Juliette Kayyem — who served as an Assistant Secretary of Homeland Security from 2009 to 2010 and was on the Homeland Security Council during Jeh Johnson’s time leading DHS — said Trump has turned to DHS because Defense Department leadership indicated that they wouldn’t follow orders to use National Guard troops against protesters as was done in Washington, DC last month.

“DHS is the weak link,” she explained. “The White House experienced considerable pushback from the Pentagon after Lafayette Square, but you won’t get that at DHS because its leadership is totally beholden to Trump.”

Yet the idea that DHS has “leadership” at all is one that strains credulity.

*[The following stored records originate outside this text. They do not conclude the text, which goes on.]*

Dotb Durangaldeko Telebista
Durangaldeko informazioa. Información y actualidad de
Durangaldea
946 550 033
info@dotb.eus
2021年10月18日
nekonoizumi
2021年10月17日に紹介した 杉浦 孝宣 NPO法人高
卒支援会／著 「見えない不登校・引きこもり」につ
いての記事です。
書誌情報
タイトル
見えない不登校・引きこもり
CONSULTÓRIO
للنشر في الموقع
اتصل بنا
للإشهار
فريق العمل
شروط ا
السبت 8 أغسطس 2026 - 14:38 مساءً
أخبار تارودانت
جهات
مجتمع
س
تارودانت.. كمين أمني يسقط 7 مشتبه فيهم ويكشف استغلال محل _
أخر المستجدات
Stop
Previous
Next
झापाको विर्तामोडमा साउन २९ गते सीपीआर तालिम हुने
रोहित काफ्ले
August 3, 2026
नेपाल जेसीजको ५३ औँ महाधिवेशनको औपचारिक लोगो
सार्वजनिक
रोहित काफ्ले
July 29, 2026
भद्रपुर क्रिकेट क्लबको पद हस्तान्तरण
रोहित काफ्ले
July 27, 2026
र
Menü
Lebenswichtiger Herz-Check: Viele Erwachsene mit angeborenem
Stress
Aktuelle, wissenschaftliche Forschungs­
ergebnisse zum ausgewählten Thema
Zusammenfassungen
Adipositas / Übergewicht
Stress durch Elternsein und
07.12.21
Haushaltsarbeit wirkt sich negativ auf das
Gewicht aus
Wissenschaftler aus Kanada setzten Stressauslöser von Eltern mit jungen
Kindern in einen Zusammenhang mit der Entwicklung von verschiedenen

For over a year now, the department charged with such diverse tasks as protecting the nation’s currency from counterfeiting (Secret Service), maintaining navigation aids on the country’s navigable waterways (Coast Guard), and leading the response to natural disasters such as hurricanes (FEMA) has lacked a Senate-confirmed secretary.

Moreover, nearly every single Senate-confirmed leadership position atop the 360,000-person strong department is either filled by someone serving in an “acting” capacity or by a “senior official performing the duties of” a position they are not legally permitted to hold in an acting capacity.

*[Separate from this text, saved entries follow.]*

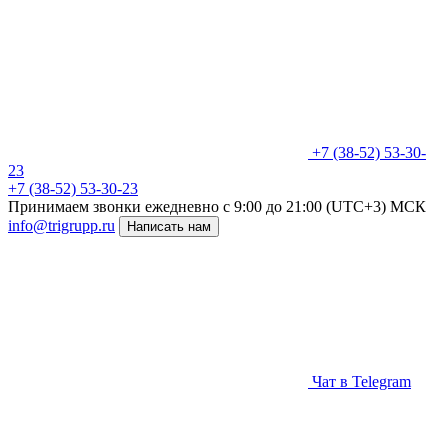
+7 (38-52) 53-30-
23
+7 (38-52) 53-30-23
Принимаем звонки ежедневно
c 9:00 до 21:00 (UTC+3) МСК
info@trigrupp.ru
Написать нам
Чат в Telegram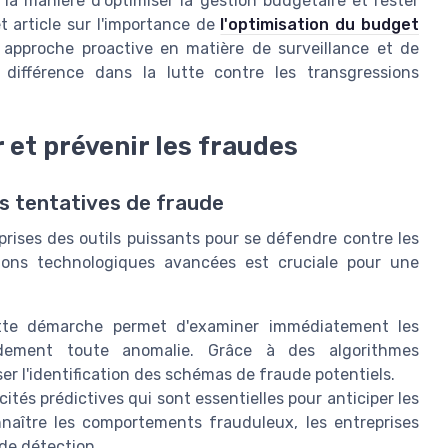
la manière d'optimiser la gestion budgétaire et rester
t article sur l'importance de
l'optimisation du budget
 approche proactive en matière de surveillance et de
 différence dans la lutte contre les transgressions
 et prévenir les fraudes
es tentatives de fraude
prises des outils puissants pour se défendre contre les
ions technologiques avancées est cruciale pour une
te démarche permet d'examiner immédiatement les
pidement toute anomalie. Grâce à des algorithmes
er l'identification des schémas de fraude potentiels.
acités prédictives qui sont essentielles pour anticiper les
naître les comportements frauduleux, les entreprises
de détection.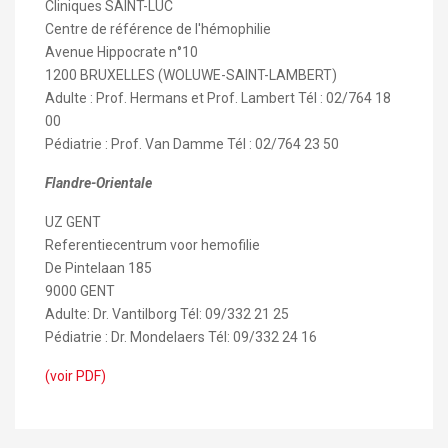
Cliniques SAINT-LUC
Centre de référence de l'hémophilie
Avenue Hippocrate n°10
1200 BRUXELLES (WOLUWE-SAINT-LAMBERT)
Adulte : Prof. Hermans et Prof. Lambert Tél : 02/764 18
00
Pédiatrie : Prof. Van Damme Tél : 02/764 23 50
Flandre-Orientale
UZ GENT
Referentiecentrum voor hemofilie
De Pintelaan 185
9000 GENT
Adulte: Dr. Vantilborg Tél: 09/332 21 25
Pédiatrie : Dr. Mondelaers Tél: 09/332 24 16
(voir PDF)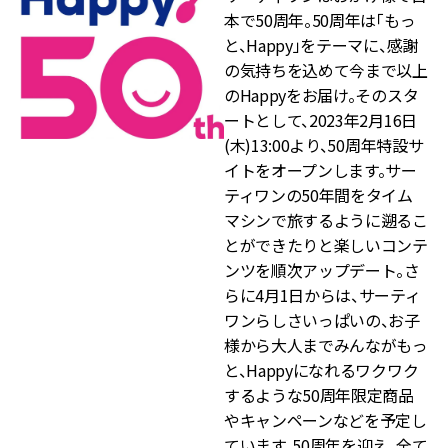
本で50周年。50周年は「もっ
と、Happy」をテーマに、感謝
の気持ちを込めて今まで以上
のHappyをお届け。そのスタ
ートとして、2023年2月16日
(木)13:00より、50周年特設サ
イトをオープンします。サー
ティワンの50年間をタイム
マシンで旅するように遡るこ
とができたりと楽しいコンテ
ンツを順次アップデート。さ
らに4月1日からは、サーティ
ワンらしさいっぱいの、お子
様から大人までみんながもっ
と、Happyになれるワクワク
するような50周年限定商品
やキャンペーンなどを予定し
ています。50周年を迎え、全て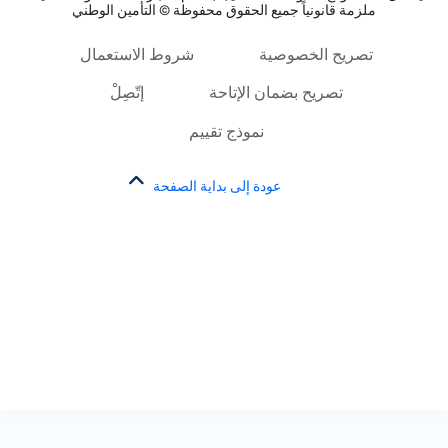
ملزمة قانونياً جميع الحقوق محفوظة © التأمين الوطني
تصريح الخصوصية
شروط الاستعمال
تصريح بضمان الإتاحة
إتّصِلْ
نموذج تقييم
عودة إلى بداية الصفحة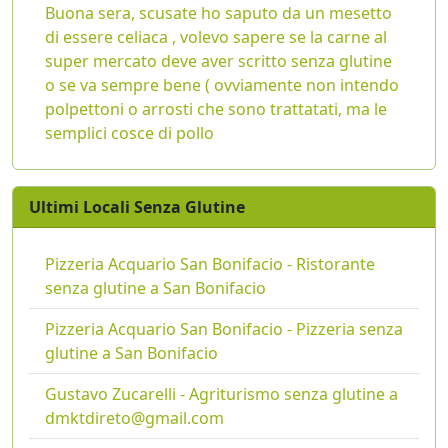
Buona sera, scusate ho saputo da un mesetto
di essere celiaca , volevo sapere se la carne al
super mercato deve aver scritto senza glutine
o se va sempre bene ( ovviamente non intendo
polpettoni o arrosti che sono trattatati, ma le
semplici cosce di pollo
Ultimi Locali Senza Glutine
Pizzeria Acquario San Bonifacio - Ristorante
senza glutine a San Bonifacio
Pizzeria Acquario San Bonifacio - Pizzeria senza
glutine a San Bonifacio
Gustavo Zucarelli - Agriturismo senza glutine a
dmktdireto@gmail.com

Rosenzweig, now a senior fellow at the R Street Institute, said the lack of permanent leadership has made it far more likely that those nominally in charge will either tacitly or explicitly give assent to abuses.

“This kind of misuse and abuse is particularly plausible in an agency like DHS, which is weakened by its lack of history, its lack of settled processes, and by the fact that that Trump has systematically denuded it of anybody with any authority to push back at him,” Rosenzweig said. “Trump has systematically [emasculated] anybody who gave him the least little bit of pushback, you know, even people who were totally on his side in terms of results they wanted to achieve.”

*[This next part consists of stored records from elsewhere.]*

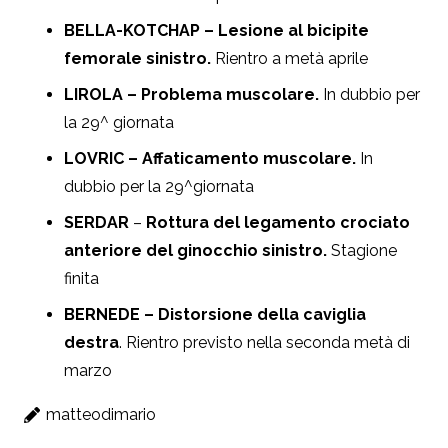
BELLA-KOTCHAP – Lesione al bicipite
femorale sinistro.
Rientro a metà aprile
LIROLA – Problema muscolare.
In dubbio per
la 29^ giornata
LOVRIC – Affaticamento muscolare.
In
dubbio per la 29^giornata
SERDAR
–
Rottura del legamento crociato
anteriore del ginocchio sinistro.
Stagione
finita
BERNEDE – Distorsione della caviglia
destra
. Rientro previsto nella seconda metà di
marzo
matteodimario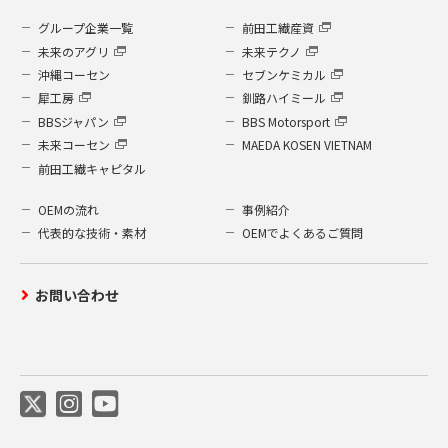
グループ企業一覧
前田工繊産資
未来のアグリ
未来テクノ
沖縄コーセン
セブンケミカル
犀工房
釧路ハイミール
BBSジャパン
BBS Motorsport
未来コーセン
MAEDA KOSEN VIETNAM
前田工繊キャピタル
OEMの流れ
事例紹介
代表的な技術・素材
OEMでよくあるご質問
お問い合わせ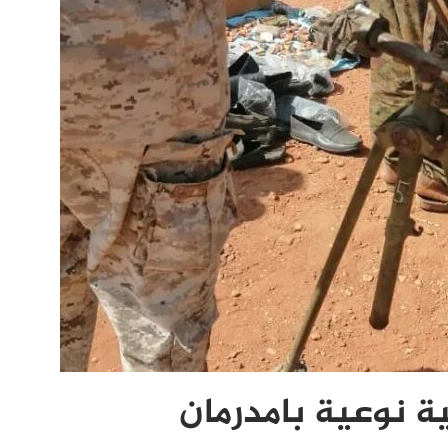
ة نوعية بامدرمان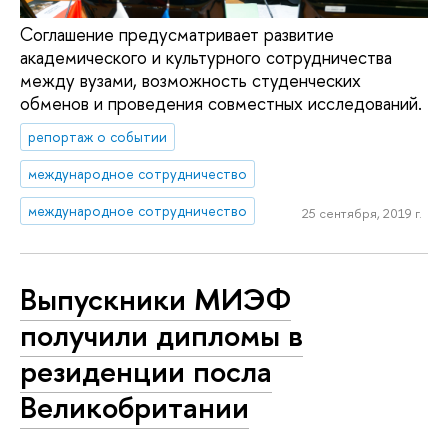
Соглашение предусматривает развитие
академического и культурного сотрудничества
между вузами, возможность студенческих
обменов и проведения совместных исследований.
репортаж о событии
международное сотрудничество
международное сотрудничество
25 сентября, 2019 г.
Выпускники МИЭФ
получили дипломы в
резиденции посла
Великобритании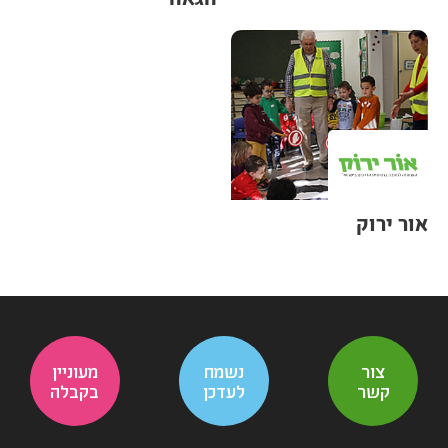
אור ירוק
צור
נשמח
מעוניין
קשר
לעדכן
בקבלה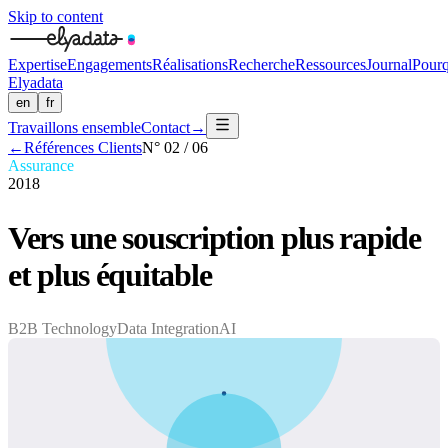
Skip to content
Expertise
Engagements
Réalisations
Recherche
Ressources
Journal
Pour
Elyadata
en
fr
Travaillons ensemble
Contact
→
←
Références Clients
N°
02
/
06
Assurance
2018
Vers une souscription plus rapide
et plus équitable
B2B Technology
Data Integration
AI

He also posited that the situation in Portland is “a particular product of the fact that Trump and [White House Senior Policy Adviser] Stephen Miller have converted DHS into this subservient entity that has no leadership that refuses to do their bidding”.

But Jenn Budd, a former senior US Border Patrol agent who is now an immigrant rights activist, says the use of the Border Patrol for interior law enforcement purpose is something that has long been desired by those who serve on the so-called “green line”. This, despite the fact that Border Patrol agents — unlike police — operate in areas in which the usual constitutional protections that Americans enjoy do not apply and receive very little training on how to deal with crowds in a lawful way.

“The majority of training that BORTAC does, and even the majority of training the agents do, is more military-style training, so they're going to deal with crowds of people … like you would see soldiers dealing with crowds in Iraq or in Afghanistan,” she said.

Budd also pointed to the example of a protester who told Oregon Public Broadcasting that he was seized off the street, taken to a federal building, and searched without a warrant as evidence underscoring the agents’ lack of familiarity with the Constitution.

“That's typical Border Patrol, because down here, they don't have to have a warrant to do anything,” she explained.

And despite their lack of familiarity with Americans’ basic constitutional rights, she said Border Patrol agents are eager to embrace their newfound freedom to inflict themselves on American protesters because doing so as a “national police force” has long been their goal. Because most Border Patrol agents hold what is known as “1801 authority” — which only grants the power to make arrests and enforce federal law but not conduct investigations — rather than the “1811” authority held by Special Agents at other agencies, Budd said the USBP has long had both an agency-wide inferiority complex and designs on a larger role in the nation’s law enforcement apparatus.

“The Border Patrol has always had this elective low self-esteem, that they're not considered to be like, ‘real cops,’ and they're just always pissin’ and moanin’ about how they feel that they should be able to go around and grab anybody up off the streets and do whatever they want,” she said. “And that's what you're seeing out there.”